§ **Exercise**
Starting at the line that contains "yellow labrador retriever 11420", return every line through the end of the data exactly, without pictures.

§ **Input data**

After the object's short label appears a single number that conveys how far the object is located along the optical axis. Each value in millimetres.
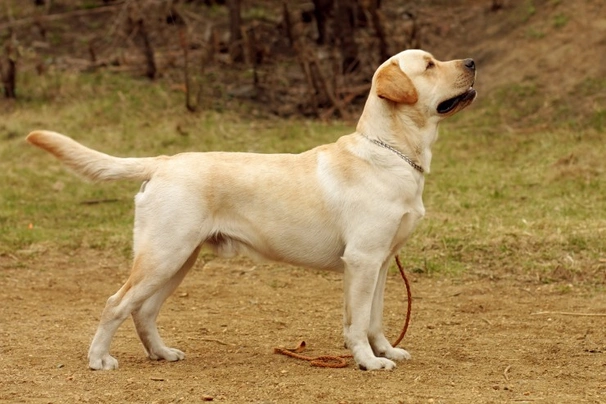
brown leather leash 11618
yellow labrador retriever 11420
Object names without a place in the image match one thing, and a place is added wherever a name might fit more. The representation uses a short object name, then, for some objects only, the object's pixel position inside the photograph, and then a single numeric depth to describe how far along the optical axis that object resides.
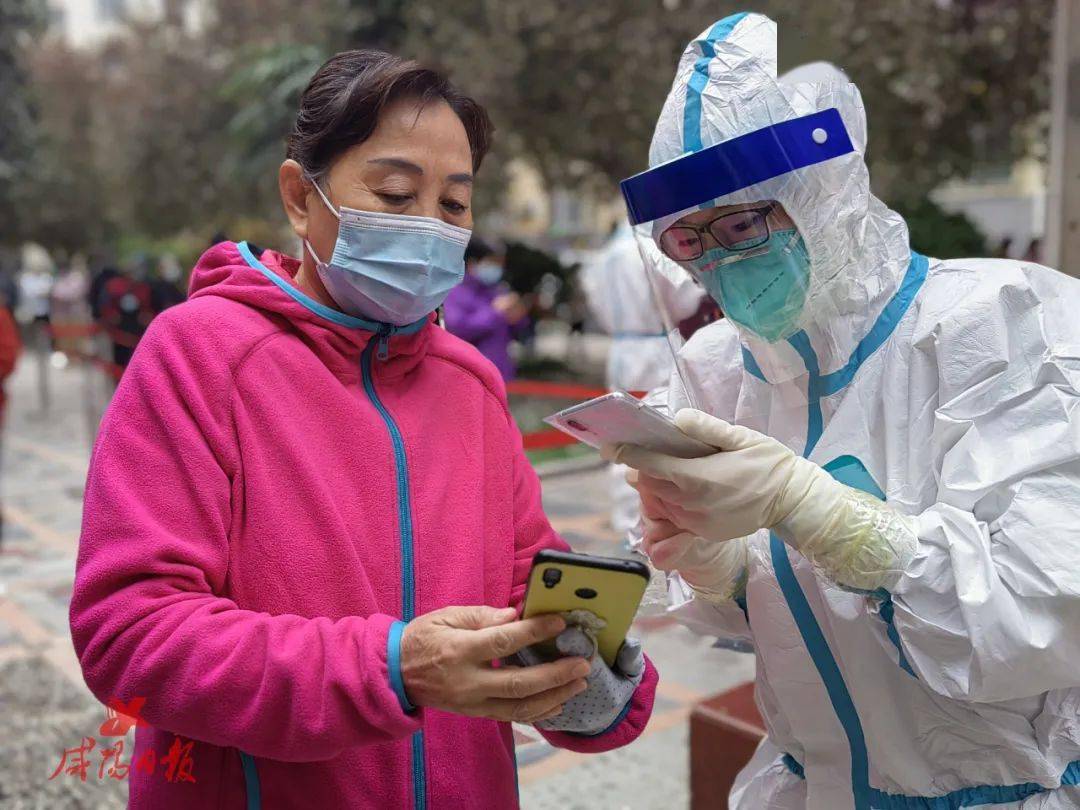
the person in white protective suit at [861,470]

§ **Exercise solution**
yellow labrador retriever 11420
Object names without a place in the image match one thing, and a place is added wherever a name might fit more. The representation uses a short object name, then, for some objects only, the object's pixel position inside the photograph, and then a single numeric depth to describe how far along the optical axis that object resides.
the person in white protective suit at [861,470]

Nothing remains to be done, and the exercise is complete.